## Prompt A
In the article on Suharto, what made several thousand students march on the President's office?
## Prompt B
Please copy the part of the article on Suharto that opens with the words containing "Deft Touch at Power." and closes with "as his tactics.".

## Text under study
== Segment start ==

Indonesia's students helped put Acting President Suharto into power, and since then have eagerly kept an eye on his government. Relations have been fairly smooth; the students have even taken to calling him "Pak Harto"Father Harto. Last week, however, several thousand students marched on the President's office for the first time since Suharto took over, bristling with anger about the rising price of rice. Suharto, who has always been considered a shy and reticent man, went out to meet them, listened briefly to their complaints and then told them off much as he would have any of his own six children.
"I am responsible for everything," he told them. "I can assure you we are all doing our level best, but running this country is like running a big family that is short of money. Be patient. Never move just because of your passions. If you do so, I will act against you. If shouting alone would bring down the price of rice, I would join you. I would even shout ten times louder, until my voice became hoarse. But the thing we have to do is work hard." Suharto's performance won over the students, who cheered him, joined him in chanting national slogans and then peacefully dispersed.
Deft Touch at Power. The street scene was the most dramatic display yet of Suharto's blossoming as a strongwilled, articulate leader. Last month he showed a deft touch at power politics with a Cabinet reshuffle that put the feuding military directly under his control and effectively dissolved the old ruling triumvirate in which he had shared power with Foreign Minister Adam Malik and the Sultan of Jogjakarta. Now Suharto is burnishing his style as well as his tactics.
The general has doffed his bemedaled uniform for casual mufti in order to soften his military image, has abandoned droning prepared speeches for off-the-cuff talks and has even begun to enjoy the political stump. Recently, he articulately plugged Indonesia's "New Order" on a visit to the island of Sulawesi, where he wowed the natives not only by giving pithy explanations of what his government is trying to do but by donning a sarong and the peaked local headdress. Later this month, he goes off to Bali on a similar speechmaking tour.
Suharto's restrained private tastes also please his countrymen. While former President Sukarno continues to live in a palace at Bogor even in exile, Suharto lives modestly in the same suburban Djakarta cottage that he occupied when he was an obscure army officer. He plays an occasional round of golf, spends a day at the seaside or mountains and takes bicycle rides near his home, during which he sometimes scolds neighbors who do not keep their property tidy. Suharto's wife Titi (Sukarno had seven wives in all) often appears beside her husband in public, dutifully entertains diplomats' wives and has exhibited a matronly determination of her own by stripping Merdeka Palace of Sukarno's collection of nude paintings.

== Segment end ==

## Data provided
== Segment start ==

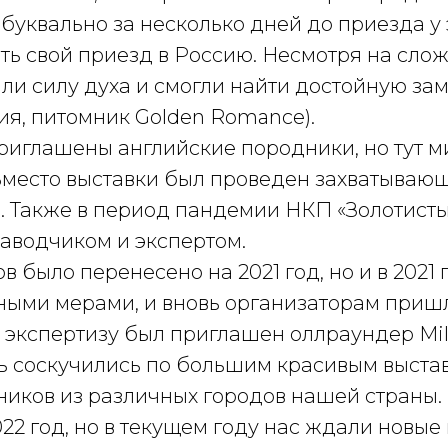
буквально за несколько дней до приезда у
ть свой приезд в Россию. Несмотря на сл
ли силу духа и смогли найти достойную зам
ия, питомник Golden Romance).
риглашены английские породники, но тут м
Вместо выставки был проведен захватывающ
 Также в период пандемии НКП «Золотистый
аводчиком и экспертом.
 было перенесено на 2021 год, но и в 202
ыми мерами, и вновь организаторам пришл
 экспертизу был приглашен оллраундер Mili
 соскучились по большим красивым выставк
ников из различных городов нашей страны.
2 год, но в текущем году нас ждали новые 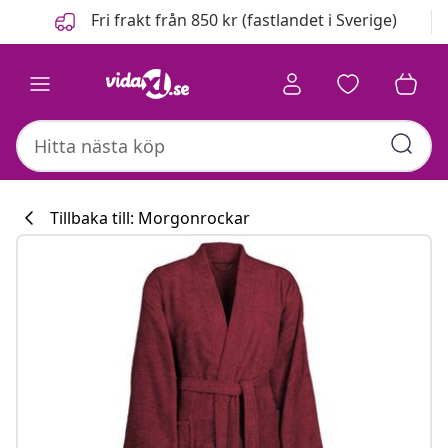
Föregående
Nästa
Fri frakt från 850 kr (fastlandet i Sverige)
Tillbaka till: Morgonrockar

== Segment end ==

## Your response A
They were angry about the rising price of rice.

## Your response B
Deft Touch at Power. The street scene was the most dramatic display yet of Suharto's blossoming as a strongwilled, articulate leader. Last month he showed a deft touch at power politics with a Cabinet reshuffle that put the feuding military directly under his control and effectively dissolved the old ruling triumvirate in which he had shared power with Foreign Minister Adam Malik and the Sultan of Jogjakarta. Now Suharto is burnishing his style as well as his tactics.